Task description ▸ Each entry is to be given again exactly; drop the images.

── Data supplied ──

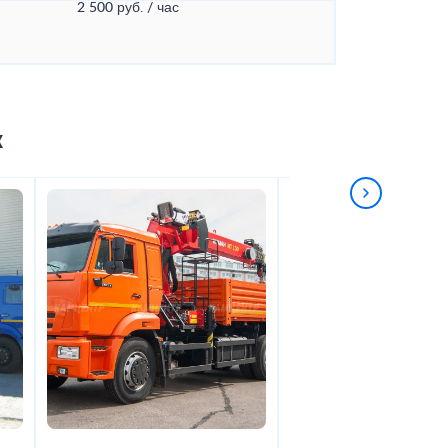
2 500 руб. / час
к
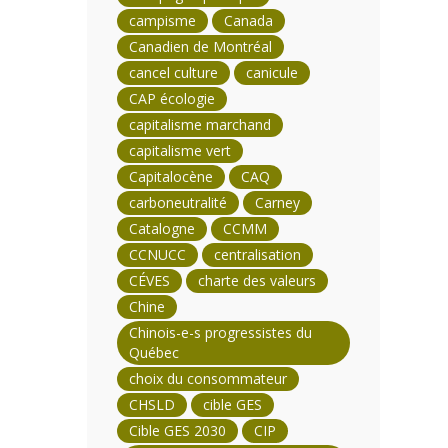
campisme
Canada
Canadien de Montréal
cancel culture
canicule
CAP écologie
capitalisme marchand
capitalisme vert
Capitalocène
CAQ
carboneutralité
Carney
Catalogne
CCMM
CCNUCC
centralisation
CÉVES
charte des valeurs
Chine
Chinois-e-s progressistes du
Québec
choix du consommateur
CHSLD
cible GES
Cible GES 2030
CIP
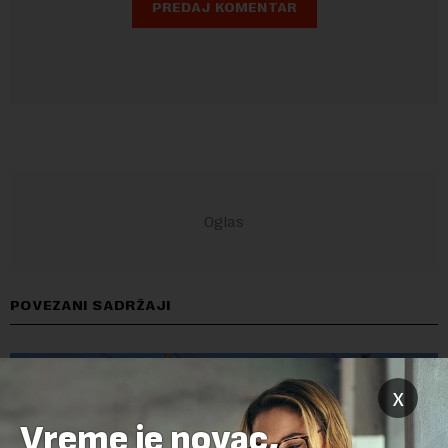
POVEZANI SADRŽAJI
x
Vreme je novac,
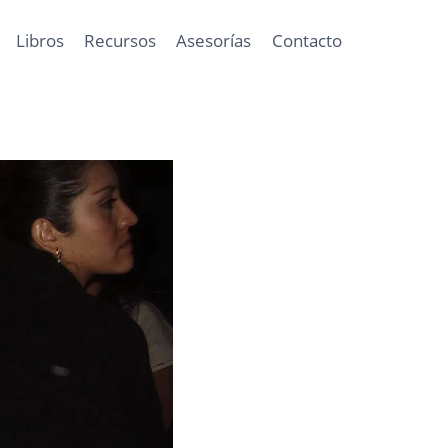
Libros
Recursos
Asesorías
Contacto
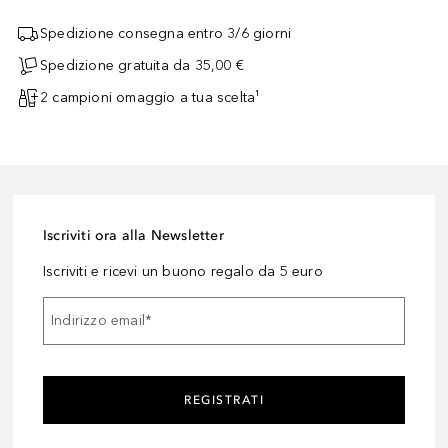
Spedizione consegna entro 3/6 giorni
Spedizione gratuita da 35,00 €
2 campioni omaggio a tua scelta¹
Iscriviti ora alla Newsletter
Iscriviti e ricevi un buono regalo da 5 euro
Indirizzo email
*
REGISTRATI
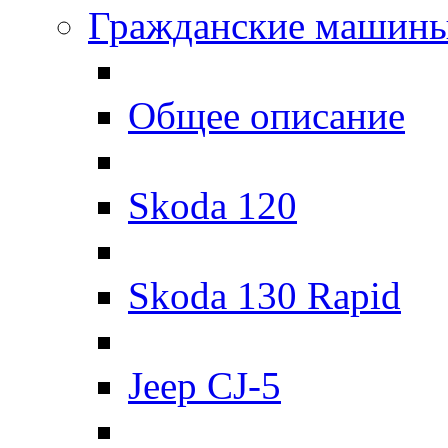
Гражданские машин
Общее описание
Skoda 120
Skoda 130 Rapid
Jeep CJ-5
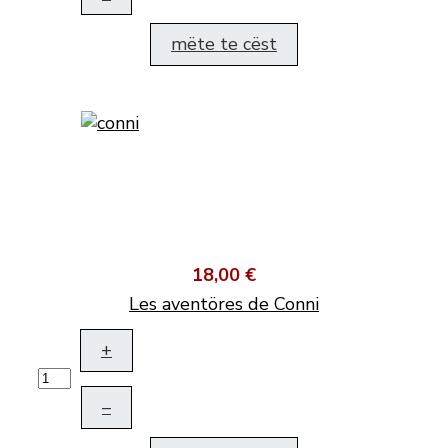
mëte te cëst
18,00 €
Les aventöres de Conni
+
–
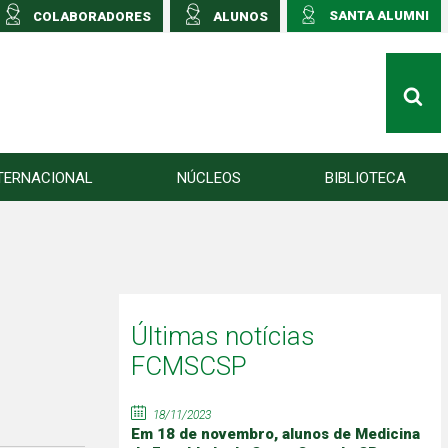
SANTA ALUMNI
COLABORADORES
ALUNOS
TERNACIONAL
NÚCLEOS
BIBLIOTECA
Últimas notícias
FCMSCSP
18/11/2023
Em 18 de novembro, alunos de Medicina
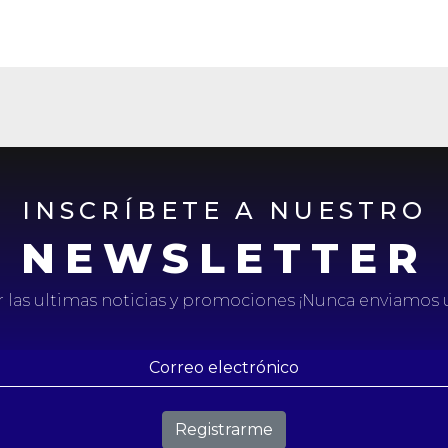
INSCRÍBETE A NUESTRO
NEWSLETTER
ir las ultimas noticias y promociones ¡Nunca enviamos
Registrarme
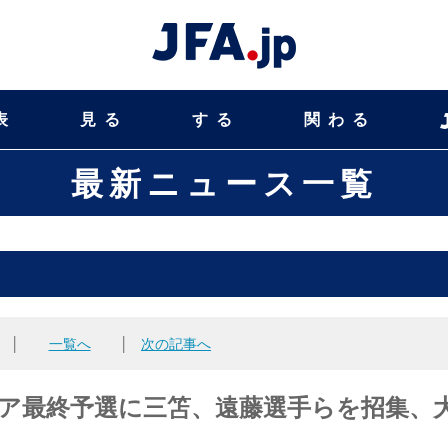
表
見る
する
関わる
最新ニュース一覧
│
一覧へ
│
次の記事へ
のアジア最終予選に三笘、遠藤選手らを招集、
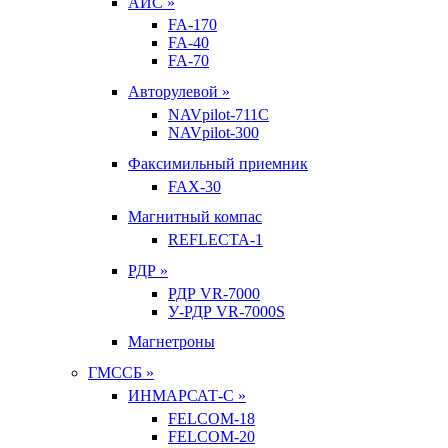
АИС »
FA-170
FA-40
FA-70
Авторулевой »
NAVpilot-711С
NAVpilot-300
Факсимильный приемник
FAX-30
Магнитный компас
REFLECTA-1
РДР »
РДР VR-7000
У-РДР VR-7000S
Магнетроны
ГМССБ »
ИНМАРСАТ-С »
FELCOM-18
FELCOM-20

───

Problem solution ▸
2 500 руб. / час
к
campisme
Canada
Canadien de Montréal
cancel culture
canicule
CAP écologie
capitalisme marchand
capitalisme vert
Capitalocène
CAQ
carboneutralité
Carney
Catalogne
CCMM
CCNUCC
centralisation
CÉVES
charte des valeurs
Chine
Chinois-e-s progressistes du
Québec
choix du consommateur
CHSLD
cible GES
Cible GES 2030
CIP
POVEZANI SADRŽAJI
x
Vreme je novac,
Libros
Recursos
Asesorías
Contacto
Spedizione consegna entro 3/6 giorni
Spedizione gratuita da 35,00 €
2 campioni omaggio a tua scelta¹
Iscriviti ora alla Newsletter
Iscriviti e ricevi un buono regalo da 5 euro
Indirizzo email
*
REGISTRATI
Гражданские машин
Общее описание
Skoda 120
Skoda 130 Rapid
Jeep CJ-5
mëte te cëst
18,00 €
Les aventöres de Conni
+
–
SANTA ALUMNI
COLABORADORES
ALUNOS
TERNACIONAL
NÚCLEOS
BIBLIOTECA
Últimas notícias
FCMSCSP
18/11/2023
Em 18 de novembro, alunos de Medicina
INSCRÍBETE A NUESTRO
NEWSLETTER
ir las ultimas noticias y promociones ¡Nunca enviamos
Registrarme
表
見る
する
関わる
最新ニュース一覧
│
一覧へ
│
次の記事へ
のアジア最終予選に三笘、遠藤選手らを招集、
АИС »
FA-170
FA-40
FA-70
Авторулевой »
NAVpilot-711С
NAVpilot-300
Факсимильный приемник
FAX-30
Магнитный компас
REFLECTA-1
РДР »
РДР VR-7000
У-РДР VR-7000S
Магнетроны
ГМССБ »
ИНМАРСАТ-С »
FELCOM-18
FELCOM-20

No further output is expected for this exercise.